Asit reflüsü mide asidinin yemek borusuna (özofagus) geri gitmesi olarak tanımlanıyor. Bu durum yemek borusu (özofajit) iltihabına yol açabiliyor. Asit reflüsü midenin özofagusa en yakın bölgesinde kanser riskini arttırabiliyor.

Obezite

Obezite hayatı tehdit eden pek çok ciddi sağlık sorunlarına yol açabiliyor. Örneğin, insülin direnci üzerinden mide kanseri riskini arttıran etkiye sahip oluyor. Dolayısıyla sağlıklı bir yaşam için fazla kiloların verilmesi büyük öneme sahip.
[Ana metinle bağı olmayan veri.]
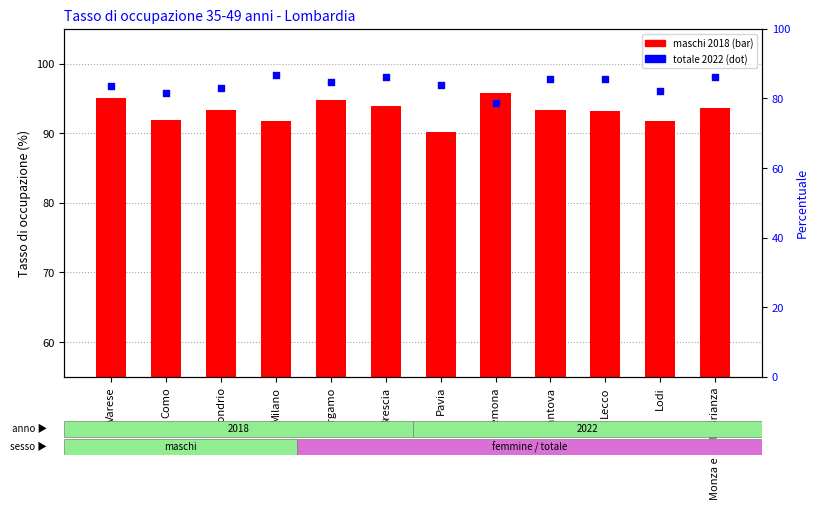

At which category is the sum across all series the highest?

Brescia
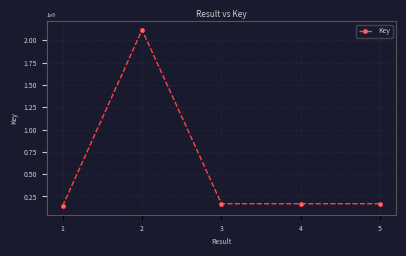

What is the value of the 5th point from the left?

169193105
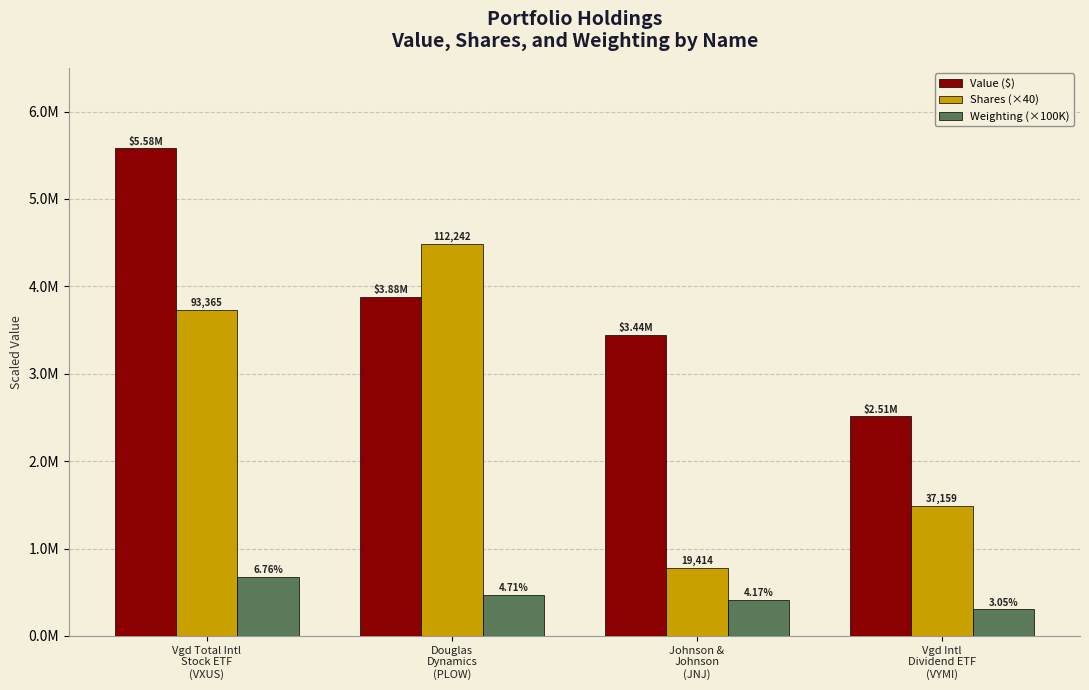

What are all the series names shown in the legend?

Value ($), Shares (×40), Weighting (×100K)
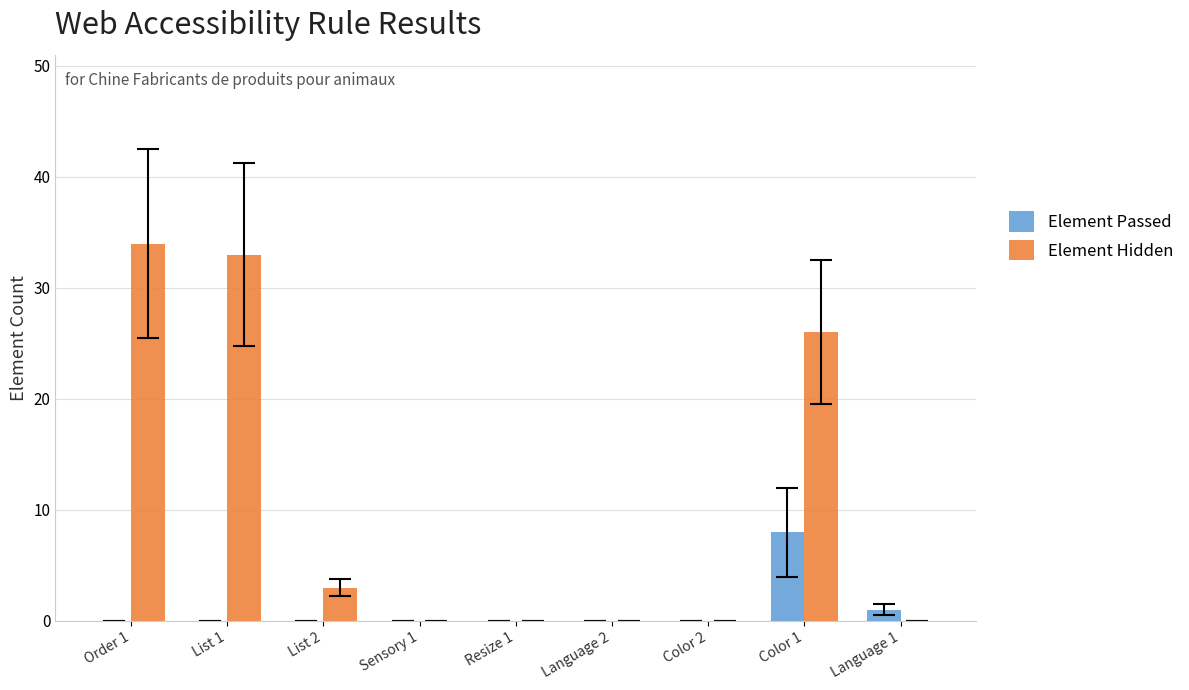

Count the number of categories in the chart.

9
Aşırı kilolu kişilerde uygulanan obezite cerrahisi vücuttaki yağ oranını azalmasını, bu yağ hücrelerinden salınan ve kansere yol açan hormonların da dolaylı şekilde azalmasını sağlıyor. Bu etkisiyle pek çok kanser riskini önemli oranda düşürüyor. Bununla birlikte obezite cerrahisinde işlemlerin midede üretilen asit miktarını düşürdükleri için mide kanseri riskini ise bir miktar artırdıkları gösterilmiş. Bu nedenle obezite cerrahisinin sadece estetik amaçlı düşünülmeyip, ihtiyaç durumunda yapılması önem taşıyor.
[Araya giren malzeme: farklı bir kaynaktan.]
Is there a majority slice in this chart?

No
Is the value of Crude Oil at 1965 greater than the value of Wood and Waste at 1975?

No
Gelişigüzel mide koruyucu kullanmak

Mide koruyucu kullanımı nedeniyle mide asidinin azalması ve mide PH’nın artması hem bakterilerin üremesi için kolay ortam oluşturuyor hem de vitamin eksikliklerine neden oluyor. Gastroenteroloji Uzmanı Prof. Dr. Atakan Yeşil, kronik asit düşüklüğünün atrofik gastrite zemin hazırlarken mide kanseri riskini de artırdığına işaret ederek, “Bu nedenle hekimin önerisi olmadan mide koruyucu ilaçların kullanımından kesinlikle kaçınılmalıdır” diyor.

Radyasyon

Geçmişte mide kanseri tıbbi X-ray ışınlarına (röntgen) maruz kalmayla ilintili olmuştu. Günümüz teknolojisinde ise röntgenlerde maruz kalınan X-ışınındaki radyasyon miktarı eskisinden çok daha düşük. Ancak bazı diğer tıbbi yöntemler, mesela BT (Bilgisayarlı Tomografi) taramalarında önemli miktarda radyasyon olduğunu belirten Prof. Dr. Atakan Yeşil, “BT çekimleri sadece ihtiyacınız olduğunda kullanılırsa bu sizin için zararlı değildir” diyor.

Kanser hastası olmak

Daha önce prostat, meme, mesane ya da testis kanseri geçiren erkeklerin mide kanseri riskinde hafif bir artış oluyor. Kadınlar da yumurtalık, meme ya da rahim ağzı kanseri geçirmişlerse mide kanserine yakalanma riskleri artıyor. Her iki cinsiyet içinse yemek borusu (özofagus), bağırsak veya trioit kanseri, melanom olmayan cilt kanseri ile non Hodgkin lenfoma öyküsü mide kanseri riskini artırıyor.